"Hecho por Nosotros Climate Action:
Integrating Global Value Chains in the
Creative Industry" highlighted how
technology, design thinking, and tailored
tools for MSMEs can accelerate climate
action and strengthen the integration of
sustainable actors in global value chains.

═══

> _Description of the task_
The records above are to be transcribed exactly and completely.

> _Finished task_
"Hecho por Nosotros Climate Action:
Integrating Global Value Chains in the
Creative Industry" highlighted how
technology, design thinking, and tailored
tools for MSMEs can accelerate climate
action and strengthen the integration of
sustainable actors in global value chains.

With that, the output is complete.